RECORDS FOR THE EXERCISE
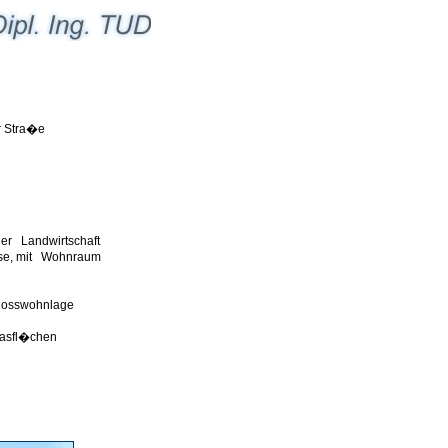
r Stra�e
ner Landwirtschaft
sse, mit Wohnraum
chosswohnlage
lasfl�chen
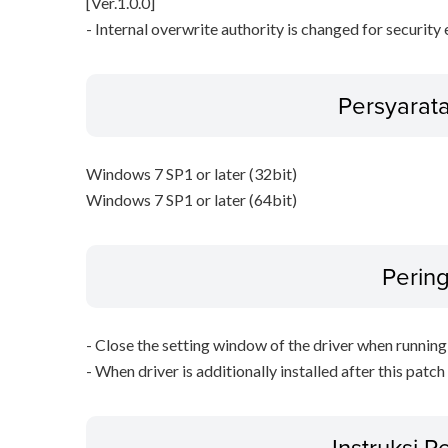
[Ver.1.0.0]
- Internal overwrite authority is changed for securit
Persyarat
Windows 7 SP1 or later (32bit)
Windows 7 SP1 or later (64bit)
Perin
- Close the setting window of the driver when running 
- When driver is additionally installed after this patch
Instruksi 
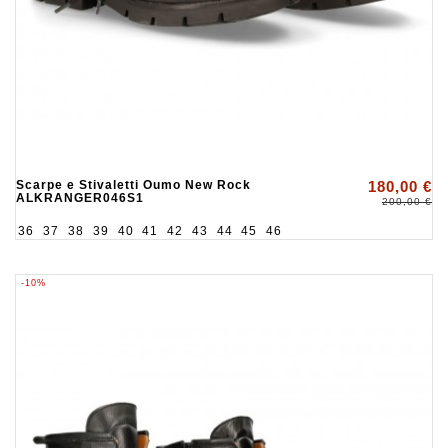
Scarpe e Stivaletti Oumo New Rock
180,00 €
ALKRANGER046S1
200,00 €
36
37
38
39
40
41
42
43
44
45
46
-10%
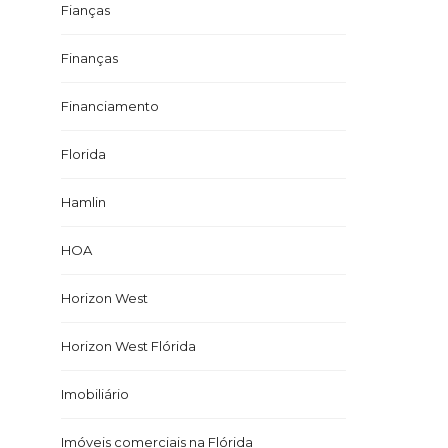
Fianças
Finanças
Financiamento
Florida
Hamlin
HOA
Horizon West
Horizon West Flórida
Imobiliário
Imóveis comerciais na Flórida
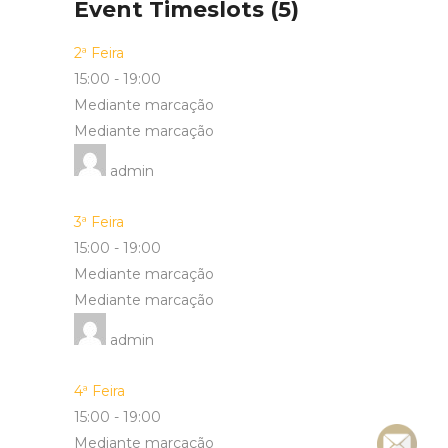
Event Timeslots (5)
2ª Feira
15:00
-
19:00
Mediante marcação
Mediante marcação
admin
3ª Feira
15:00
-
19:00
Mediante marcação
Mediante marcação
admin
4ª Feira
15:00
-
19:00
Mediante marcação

---

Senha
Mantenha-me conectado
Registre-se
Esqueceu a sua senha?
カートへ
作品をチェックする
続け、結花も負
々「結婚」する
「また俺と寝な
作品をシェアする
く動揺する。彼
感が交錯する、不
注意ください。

---

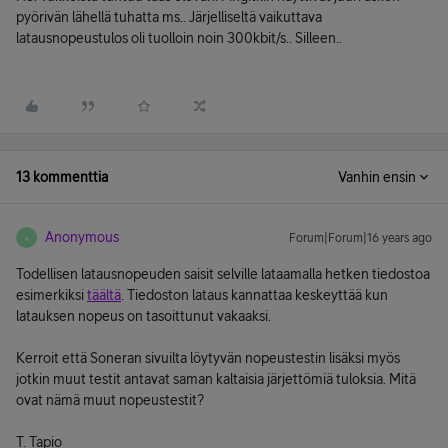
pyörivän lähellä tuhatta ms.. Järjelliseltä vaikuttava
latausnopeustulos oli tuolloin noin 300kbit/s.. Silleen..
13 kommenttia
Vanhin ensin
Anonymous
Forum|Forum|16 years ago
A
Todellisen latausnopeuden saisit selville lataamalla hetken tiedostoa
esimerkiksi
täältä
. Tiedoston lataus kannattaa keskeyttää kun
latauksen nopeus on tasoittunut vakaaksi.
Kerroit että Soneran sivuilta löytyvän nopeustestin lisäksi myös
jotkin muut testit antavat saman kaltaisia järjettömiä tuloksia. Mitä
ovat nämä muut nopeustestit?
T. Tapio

DIRECTIONS
Could you format the records from the line containing "Scarpe e Stivaletti Oumo New Rock" through the line containing "Imóveis comerciais na Flórida", both included, as a Markdown table with the columns Row and Line, leaving out blank lines and pictures?

PROBLEM SOLUTION
| Row | Line |
|---|---|
| 1 | Scarpe e Stivaletti Oumo New Rock |
| 2 | 180,00 € |
| 3 | ALKRANGER046S1 |
| 4 | 200,00 € |
| 5 | 36 |
| 6 | 37 |
| 7 | 38 |
| 8 | 39 |
| 9 | 40 |
| 10 | 41 |
| 11 | 42 |
| 12 | 43 |
| 13 | 44 |
| 14 | 45 |
| 15 | 46 |
| 16 | -10% |
| 17 | Fianças |
| 18 | Finanças |
| 19 | Financiamento |
| 20 | Florida |
| 21 | Hamlin |
| 22 | HOA |
| 23 | Horizon West |
| 24 | Horizon West Flórida |
| 25 | Imobiliário |
| 26 | Imóveis comerciais na Flórida |